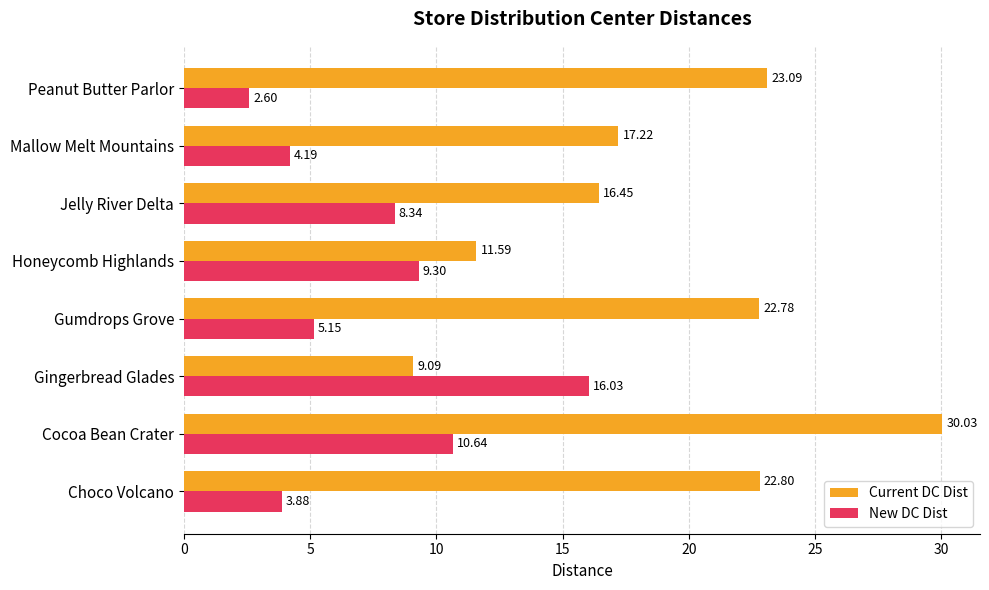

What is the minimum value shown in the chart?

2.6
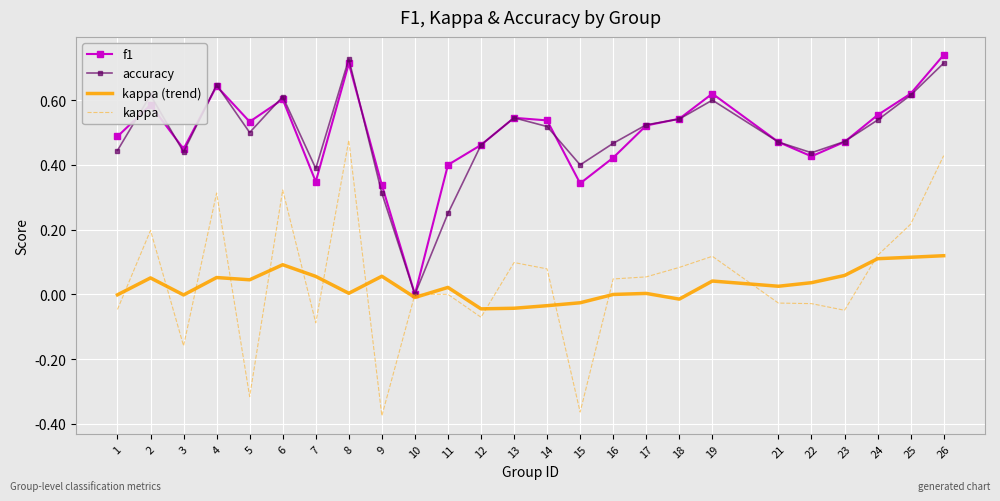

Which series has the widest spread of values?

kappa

==

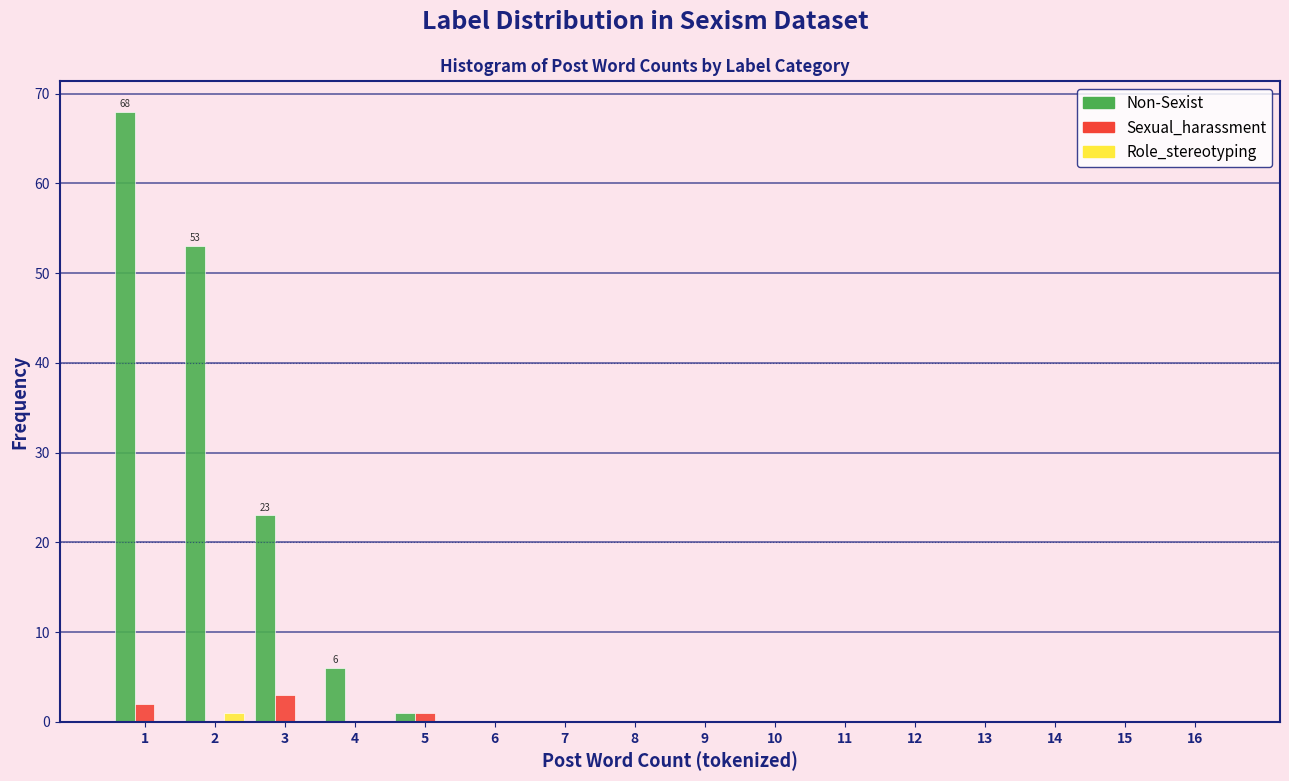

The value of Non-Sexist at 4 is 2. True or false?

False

**Assignment**
Can you turn the stretch of records from the line containing "What is the minimum value shown in the chart?" through the line containing "Which series has the widest spread of values?", both lines included, into a numbered list, skipping blank lines and leaving the pictures out?

**Expected output**
1. What is the minimum value shown in the chart?
2. 2.6
3. Which series has the widest spread of values?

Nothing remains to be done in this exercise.